Before and after object boxes
=== Section Start ===

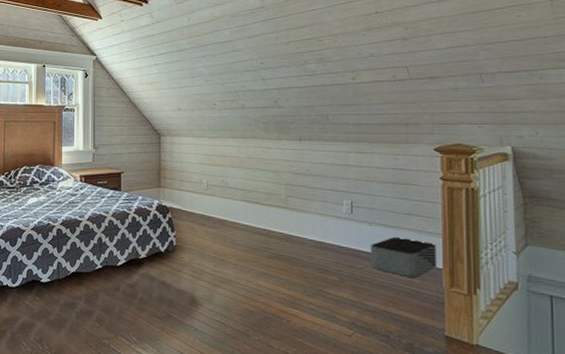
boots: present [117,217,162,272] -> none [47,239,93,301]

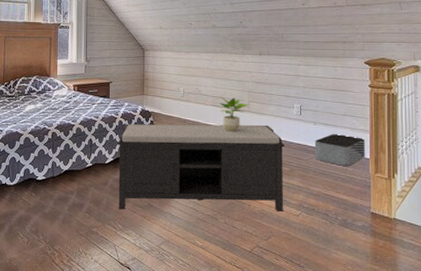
bench: none [131,220,333,330] -> present [118,124,285,212]
potted plant: none [251,190,286,232] -> present [220,96,248,132]

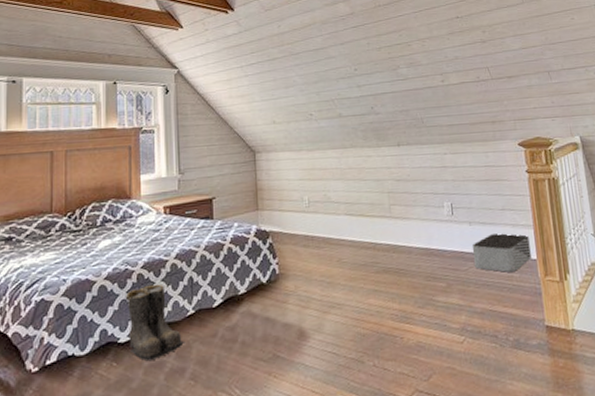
boots: none [43,141,84,196] -> present [125,284,185,362]
bench: present [118,124,285,212] -> none [228,233,444,368]
potted plant: present [220,96,248,132] -> none [354,202,390,246]

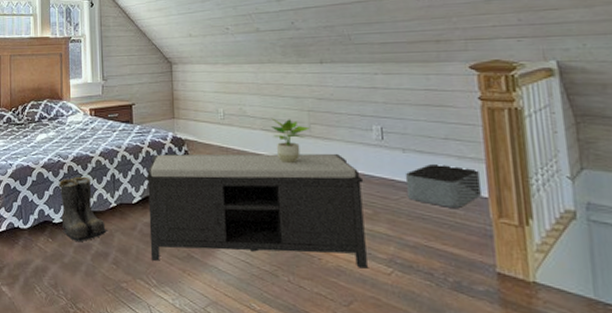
bench: none [228,233,444,368] -> present [146,153,368,269]
potted plant: none [354,202,390,246] -> present [271,118,309,163]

=== Section End ===

Exercise description. Exactly as they appear above, print all the lines, but not the pictures.

Solution below.
boots: present [117,217,162,272] -> none [47,239,93,301]

bench: none [131,220,333,330] -> present [118,124,285,212]
potted plant: none [251,190,286,232] -> present [220,96,248,132]

boots: none [43,141,84,196] -> present [125,284,185,362]
bench: present [118,124,285,212] -> none [228,233,444,368]
potted plant: present [220,96,248,132] -> none [354,202,390,246]

bench: none [228,233,444,368] -> present [146,153,368,269]
potted plant: none [354,202,390,246] -> present [271,118,309,163]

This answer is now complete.